Mioying, a fintech start-up backed by Chinese VC firm ZhenFund, is launching its wealth management platform MPro in Hong Kong.
Mioying aims to transform Hong Kong's wealth and asset management industry with MPro, its end-to-end operating system for portfolio data and analytics. Despite the rapid growth of Asia's fintech industry -- where investments surpassed both the US and Europe in 2016[1] -- Hong Kong's wealth managers still mostly rely on manual calculations and Excel to handle increasingly complex data analysis and operational processes.
"The technology systems serving Hong Kong's wealth management sector haven't made any progress in the past decade, putting its reputation as a global financial hub at growing risk," says Jason Tu, CEO of Mioying Financial Technology. "We aim to change that by bringing MPro, one of the world's most technically advanced operating systems for asset management to Hong Kong."

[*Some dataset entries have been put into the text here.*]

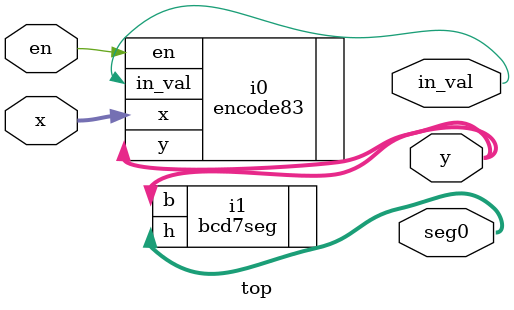
<source format=v>
module top(
    input  [7:0]  x,
    input         en,
    output [2:0]  y,
    output        in_val,
    output [7:0]  seg0
);

    encode83 i0 (
        .x(x),
        .en(en),
        .y(y),
        .in_val(in_val)
    );

    wire [2:0] enc2seg;

    bcd7seg i1 (
        .b(y),
        .h(seg0)
    );

endmodule


</source>
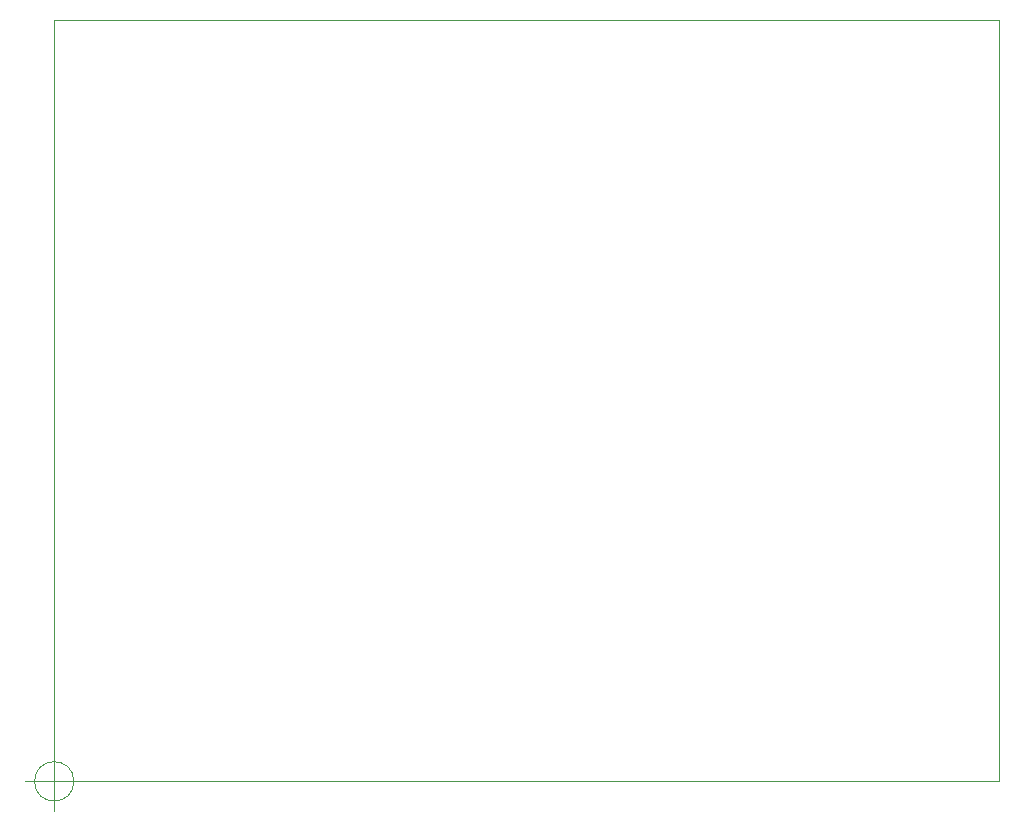
<source format=gbr>
%TF.GenerationSoftware,KiCad,Pcbnew,5.1.6-c6e7f7d~87~ubuntu20.04.1*%
%TF.CreationDate,2020-07-21T15:48:12+01:00*%
%TF.ProjectId,pmt_combiner,706d745f-636f-46d6-9269-6e65722e6b69,rev?*%
%TF.SameCoordinates,Original*%
%TF.FileFunction,Profile,NP*%
%FSLAX46Y46*%
G04 Gerber Fmt 4.6, Leading zero omitted, Abs format (unit mm)*
G04 Created by KiCad (PCBNEW 5.1.6-c6e7f7d~87~ubuntu20.04.1) date 2020-07-21 15:48:12*
%MOMM*%
%LPD*%
G01*
G04 APERTURE LIST*
%TA.AperFunction,Profile*%
%ADD10C,0.050000*%
%TD*%
G04 APERTURE END LIST*
D10*
X115166666Y-100500000D02*
G75*
G03*
X115166666Y-100500000I-1666666J0D01*
G01*
X111000000Y-100500000D02*
X116000000Y-100500000D01*
X113500000Y-98000000D02*
X113500000Y-103000000D01*
X113500000Y-100500000D02*
X113500000Y-36000000D01*
X193500000Y-100500000D02*
X113500000Y-100500000D01*
X193500000Y-36000000D02*
X193500000Y-100500000D01*
X113500000Y-36000000D02*
X193500000Y-36000000D01*
M02*

</source>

Mioying's tech platform MPro integrates internal and external data sources that then feed its intuitive reporting and analytics tools, allowing users to visualize a clearer financial picture at every level. Mioying also supports third-party integration to a wide range of external strategy libraries and provides compliance management tool to help clients streamline workflow.
"Many companies claim to have advanced trading algorithms, but very few are willing to do the 'dirty work' to aggregate data and streamline processes," says Tu. "Algorithms won't help if the dataset itself is handicapped: that's why MPro provides an end-to-end solution covering data aggregation, data management, and AI-based analytics. For robo-advising and other cutting edge fintech services to prove sustainable, we need to clean and structure our data as rigorously as possible -- in other words, putting the emphasis on 'tech' back in fintech."
Mioying's team is made up of technical and financial experts from Silicon Valley, New York, Mainland China and Hong Kong. The team includes former employees of Oracle, LinkedIn, Lufax, Standard Chartered Bank, Deloitte, as well as prominent Silicon Valley startups including Robinhood and Turn.
"We're a hardcore tech company which also understands Asian financial markets as well as anyone else," Tu says. "Mainland China's booming start-up scene and the giants of the BAT -- Baidu, Alibaba, and Tencent -- have created major leaps forward in technology and talent that we've been building on to make MPro as potent and aligned to local user needs as possible.
"Hong Kong's concentration of financial institutions and its stable regulatory environment give it the potential to become Asia's next cradle of B2B fintech innovation. With MPro's launch, we're hoping to not only give wealth and asset managers the tools they desperately need to match and beat their overseas competitors, but also encourage Hong Kong and mainland China's fintech community to new heights with their own development efforts."